The problem —
Count the lines below that contain the word "greater" and give only that number.

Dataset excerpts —
· · · ·

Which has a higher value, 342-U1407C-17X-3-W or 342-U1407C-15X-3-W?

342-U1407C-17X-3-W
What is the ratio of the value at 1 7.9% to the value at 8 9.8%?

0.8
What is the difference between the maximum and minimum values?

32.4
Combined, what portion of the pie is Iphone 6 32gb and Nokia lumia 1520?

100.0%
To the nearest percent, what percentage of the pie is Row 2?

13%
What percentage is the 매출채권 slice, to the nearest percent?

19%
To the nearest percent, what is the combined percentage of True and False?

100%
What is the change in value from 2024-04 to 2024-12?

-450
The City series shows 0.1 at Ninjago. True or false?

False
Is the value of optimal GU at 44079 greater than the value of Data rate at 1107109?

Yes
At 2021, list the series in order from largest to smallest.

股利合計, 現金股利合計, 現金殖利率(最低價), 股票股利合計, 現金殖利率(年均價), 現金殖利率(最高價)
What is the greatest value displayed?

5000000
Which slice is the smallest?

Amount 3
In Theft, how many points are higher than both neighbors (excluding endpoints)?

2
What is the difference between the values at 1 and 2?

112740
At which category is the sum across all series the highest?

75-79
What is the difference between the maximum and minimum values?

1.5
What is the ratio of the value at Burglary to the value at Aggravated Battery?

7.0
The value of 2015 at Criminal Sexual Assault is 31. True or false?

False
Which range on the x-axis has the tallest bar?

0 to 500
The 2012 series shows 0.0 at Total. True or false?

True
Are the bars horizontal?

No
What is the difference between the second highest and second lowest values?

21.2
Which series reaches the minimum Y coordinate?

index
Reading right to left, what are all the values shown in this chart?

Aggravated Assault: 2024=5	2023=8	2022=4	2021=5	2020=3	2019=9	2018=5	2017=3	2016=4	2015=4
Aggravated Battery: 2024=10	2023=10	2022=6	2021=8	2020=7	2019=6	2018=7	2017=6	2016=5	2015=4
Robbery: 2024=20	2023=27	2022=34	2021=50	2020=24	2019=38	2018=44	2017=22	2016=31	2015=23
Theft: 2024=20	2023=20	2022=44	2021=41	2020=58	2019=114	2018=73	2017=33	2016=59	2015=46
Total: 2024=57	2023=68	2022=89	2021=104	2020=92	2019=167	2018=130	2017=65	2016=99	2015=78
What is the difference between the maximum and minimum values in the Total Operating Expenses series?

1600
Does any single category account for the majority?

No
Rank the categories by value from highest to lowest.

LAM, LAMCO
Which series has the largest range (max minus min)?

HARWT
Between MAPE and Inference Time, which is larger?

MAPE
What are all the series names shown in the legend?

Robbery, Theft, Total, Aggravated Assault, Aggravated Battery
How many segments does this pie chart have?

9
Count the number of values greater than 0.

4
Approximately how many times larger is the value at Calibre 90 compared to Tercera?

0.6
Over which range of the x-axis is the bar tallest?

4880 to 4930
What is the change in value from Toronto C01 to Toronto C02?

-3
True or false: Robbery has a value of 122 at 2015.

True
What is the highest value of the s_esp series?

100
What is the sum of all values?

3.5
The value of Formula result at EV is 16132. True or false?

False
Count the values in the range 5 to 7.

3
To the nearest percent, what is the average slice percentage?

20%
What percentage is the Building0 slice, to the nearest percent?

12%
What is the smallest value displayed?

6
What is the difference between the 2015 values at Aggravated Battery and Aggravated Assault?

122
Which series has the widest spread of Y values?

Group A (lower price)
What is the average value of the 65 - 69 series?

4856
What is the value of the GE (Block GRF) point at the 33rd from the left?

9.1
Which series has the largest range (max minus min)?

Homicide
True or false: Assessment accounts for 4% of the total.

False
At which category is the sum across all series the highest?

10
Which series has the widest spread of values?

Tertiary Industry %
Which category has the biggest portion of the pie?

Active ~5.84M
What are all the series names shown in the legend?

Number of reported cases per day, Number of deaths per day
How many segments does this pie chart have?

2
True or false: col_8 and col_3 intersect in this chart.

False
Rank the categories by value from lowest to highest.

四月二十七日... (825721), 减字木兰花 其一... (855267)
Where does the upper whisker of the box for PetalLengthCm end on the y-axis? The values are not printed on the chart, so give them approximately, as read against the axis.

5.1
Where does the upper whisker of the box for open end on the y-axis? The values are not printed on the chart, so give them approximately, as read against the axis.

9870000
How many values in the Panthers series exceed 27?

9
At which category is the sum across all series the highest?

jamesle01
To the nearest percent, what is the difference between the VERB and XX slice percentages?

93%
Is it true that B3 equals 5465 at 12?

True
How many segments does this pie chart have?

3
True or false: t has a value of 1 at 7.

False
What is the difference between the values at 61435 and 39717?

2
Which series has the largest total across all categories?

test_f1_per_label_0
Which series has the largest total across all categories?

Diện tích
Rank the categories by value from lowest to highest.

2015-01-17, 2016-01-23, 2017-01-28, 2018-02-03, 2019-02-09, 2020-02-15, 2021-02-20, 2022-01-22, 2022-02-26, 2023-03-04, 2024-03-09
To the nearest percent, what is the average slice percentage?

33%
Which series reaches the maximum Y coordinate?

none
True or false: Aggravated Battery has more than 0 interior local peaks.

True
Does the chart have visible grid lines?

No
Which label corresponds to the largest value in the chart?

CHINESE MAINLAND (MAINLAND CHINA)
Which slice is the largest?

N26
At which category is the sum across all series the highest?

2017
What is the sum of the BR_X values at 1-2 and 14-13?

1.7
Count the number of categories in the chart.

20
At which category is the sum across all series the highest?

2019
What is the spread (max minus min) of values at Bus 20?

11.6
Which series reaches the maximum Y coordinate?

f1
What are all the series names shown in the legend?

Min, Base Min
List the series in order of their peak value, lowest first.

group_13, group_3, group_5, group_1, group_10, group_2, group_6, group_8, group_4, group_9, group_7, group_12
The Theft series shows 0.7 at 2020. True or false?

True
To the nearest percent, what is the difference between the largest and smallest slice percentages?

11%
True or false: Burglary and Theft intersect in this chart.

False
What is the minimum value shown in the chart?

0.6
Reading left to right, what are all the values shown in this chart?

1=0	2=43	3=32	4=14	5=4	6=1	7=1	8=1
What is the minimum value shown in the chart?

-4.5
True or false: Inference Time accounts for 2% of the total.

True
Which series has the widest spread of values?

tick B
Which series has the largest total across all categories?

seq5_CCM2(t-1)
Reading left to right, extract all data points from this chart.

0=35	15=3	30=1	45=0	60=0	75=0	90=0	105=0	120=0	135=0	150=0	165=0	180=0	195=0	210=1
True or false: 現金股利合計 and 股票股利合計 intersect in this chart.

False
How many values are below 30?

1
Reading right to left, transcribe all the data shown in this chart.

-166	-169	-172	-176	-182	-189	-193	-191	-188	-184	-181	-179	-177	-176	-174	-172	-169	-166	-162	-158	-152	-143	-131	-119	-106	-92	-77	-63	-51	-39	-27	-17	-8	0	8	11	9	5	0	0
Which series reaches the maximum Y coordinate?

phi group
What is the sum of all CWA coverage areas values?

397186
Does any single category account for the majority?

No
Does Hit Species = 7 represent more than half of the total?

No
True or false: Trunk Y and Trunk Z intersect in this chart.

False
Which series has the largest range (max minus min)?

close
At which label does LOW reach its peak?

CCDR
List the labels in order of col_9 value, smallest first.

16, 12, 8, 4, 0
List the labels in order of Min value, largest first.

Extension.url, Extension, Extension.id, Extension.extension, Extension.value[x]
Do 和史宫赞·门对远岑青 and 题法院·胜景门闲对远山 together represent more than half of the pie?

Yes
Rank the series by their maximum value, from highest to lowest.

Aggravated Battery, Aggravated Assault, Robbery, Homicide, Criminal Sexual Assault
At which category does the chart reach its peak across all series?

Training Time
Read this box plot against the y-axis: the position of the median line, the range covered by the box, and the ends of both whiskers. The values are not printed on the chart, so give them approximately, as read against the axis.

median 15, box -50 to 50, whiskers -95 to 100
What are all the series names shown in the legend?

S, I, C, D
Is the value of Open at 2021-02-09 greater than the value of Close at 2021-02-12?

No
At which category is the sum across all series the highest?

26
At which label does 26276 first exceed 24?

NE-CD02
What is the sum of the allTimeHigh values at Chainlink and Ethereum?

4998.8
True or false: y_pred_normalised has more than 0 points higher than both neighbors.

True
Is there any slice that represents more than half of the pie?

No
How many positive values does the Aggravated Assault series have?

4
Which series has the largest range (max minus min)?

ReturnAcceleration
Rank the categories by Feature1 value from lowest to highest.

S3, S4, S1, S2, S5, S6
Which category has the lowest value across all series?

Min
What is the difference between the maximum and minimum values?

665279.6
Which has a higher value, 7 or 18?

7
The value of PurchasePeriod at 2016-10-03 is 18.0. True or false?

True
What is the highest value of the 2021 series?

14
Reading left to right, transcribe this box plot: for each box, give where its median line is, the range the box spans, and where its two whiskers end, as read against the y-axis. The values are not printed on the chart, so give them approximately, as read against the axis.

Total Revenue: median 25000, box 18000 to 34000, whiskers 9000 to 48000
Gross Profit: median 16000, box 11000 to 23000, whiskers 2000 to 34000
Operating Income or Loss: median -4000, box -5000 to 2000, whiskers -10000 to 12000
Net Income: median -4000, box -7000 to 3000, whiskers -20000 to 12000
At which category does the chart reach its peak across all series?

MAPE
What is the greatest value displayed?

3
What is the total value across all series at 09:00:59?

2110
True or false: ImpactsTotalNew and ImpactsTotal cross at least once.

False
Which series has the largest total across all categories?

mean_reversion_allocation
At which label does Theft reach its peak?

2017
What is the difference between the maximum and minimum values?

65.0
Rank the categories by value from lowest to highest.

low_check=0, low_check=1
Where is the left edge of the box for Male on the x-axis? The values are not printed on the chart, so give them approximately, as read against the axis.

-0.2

· · · ·

Expected answer —
3